Many business dashboards track headcount figures, since it is quite a vital indicator for most organizations. Conceptually, headcount is a straight forward concept. Technically, it is actually very complex to render for analysis, as it should not be stored, but calculated for a set of circumstances: Time, employee role, location, gender,etc. The question is, how do we present this data? Many businesses will flock to a data visualization site, like this online histogram maker, to present data like this.
Headcount is indeed very close technically and conceptually to inventory management, with flows of employees coming in and out the organization, and the required snapshot of where it stands It can also be used to see if improvements can be brought in to help motivate employees (such as the https://www.blueboard.com/blog/top-16-experiential-rewards-to-promote-employee-wellness systems that have started to appear across many industries). Headcount computing can be also compared to the approach needed for ROI calculation, as addressed in one of my previous posts. At a higher level of abstraction, a very good read by Keith Helfrich is diving into the similarity of those data sets. However, whereas Keith is using Custom SQL and Table Calcs in Tableau to reshape the data, I will take the Alteryx route, which I find cleaner, easier to explain and document.
I can get to this very dynamic way to report on headcount:
Now, how to get there? Let’s start with the source data: a set of transactions records for each employee, that you can download from here, looks like this:
We need to reshape that data before we load it into Tableau, so that we can count at any point of time how many employees are active in the headcount:
The approach consists in processing the hires as positive additions to the headcount using these formulae for the inflow (=hires):
and creating additional new entries for the outflow (=terminations) of employees which will decrease the headcount only after the terminations occur:
After running the workflows, the data will look like this:
Note how the business date is using hire date for inflow, and termination date for outflow. Furthermore, the granularity of the transactions increases:
I start with 110 employee records, and add 22 terminations to end at 132 rows loaded into Tableau.
In Tableau, I need a couple of calculated fields to get the dynamic headcount and various additional relevant indicators:
Headcount = Running_Sum(sum([Flow]))
Hires/Arrivals = if [Flow Type]=’In’ then [Flow] END
Terminations/Departures = if [Flow Type]=’Out’ then -[Flow] END
Departures Voluntary = if [Flow Type]=’Out’ and [Termination Type]=’Voluntary’ then -[Flow] END
Turnover = sum([Departures])/[Headcount]
Tenure in Days = DATEDIFF(‘day’,[Hire Date],iif(isnull([Termination Date]),today(),[Termination Date]))/365
Tenure in Years = DATEDIFF(‘year’,[Hire Date],today())
Age = DATEDIFF(‘year’,[Birth Date],today())
Now there is an important additional modeling challenge to address: headcount being a Running Sum table calculation, it needs the full history of employee records since the beginning of the organization, or at least a starting point, which is most likely further in the past than your visualization would require. In other words, if I am reporting on Microsoft headcount, I do not necessarily want to display the headcount all the way back to 1975, the last 2 or 3 years are usually what is relevant to display. The challenge is that if I add a filter on Business Date for the last 3 years, my headcount will be wrong, counting only the flows happening over the last 3 years. Hence the need to create in Tableau an extra Reporting Date Filter filtering the Table Calcs without filtering Business Date:
Now if you have been following my posts, we are entering with this filter what I have been calling Tableau post wall territory in terms of complexity, so buckle up!

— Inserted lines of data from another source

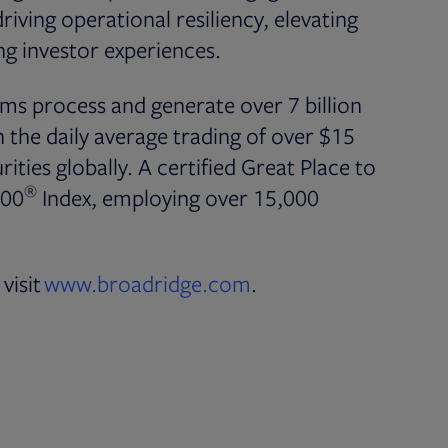
iving operational resiliency, elevating
g investor experiences.
ms process and generate over 7 billion
the daily average trading of over $15
rities globally. A certified Great Place to
®
500
Index, employing over 15,000
visit
www.broadridge.com
.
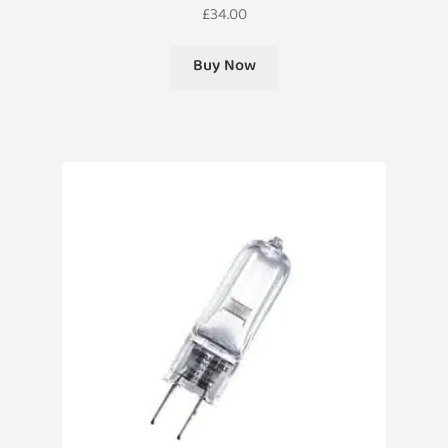
£
34.00
Buy Now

First things first, it is important to understand in which order the Tableau engine performs calculations. As Bora Beran explained in his blog, Table Calcs like Running_Sum are performed last:
That works well for our purpose, now which formula to use? That good old Lookup() Jedi Trick:
Reporting Date Filter = lookup(max(([Business Date])),0)
This is simple to implement, and will work really well for most purpose, like on the Headcount or the Headcount progress tabs above, because the data underlying is dense enough, that is you have at least one entry per business date month. However, should you need to display a data set not dense enough, such as headcount per location per quarter, as illustrated by the Locations Wrong tab above, all hell breaks lose, and instead of getting this:
You are instead getting this:
It took none other than Joe Mako himself to help me find the proper formula that does address this data densification issue:
Reporting Quarter Filter = DATE(DATEADD(‘quarter’,INDEX()-1,DATETRUNC(‘quarter’,#First business date in your dataset#)))
Make sure you check Show Missing Values from the Quarter drop down options. If you want to push further your understanding of data densification issues, beyond the purpose of this blog post and at the frontier of my abilities, I highly recommend this material put together by Joe, in Jedi Master territory. Thanks again Joe!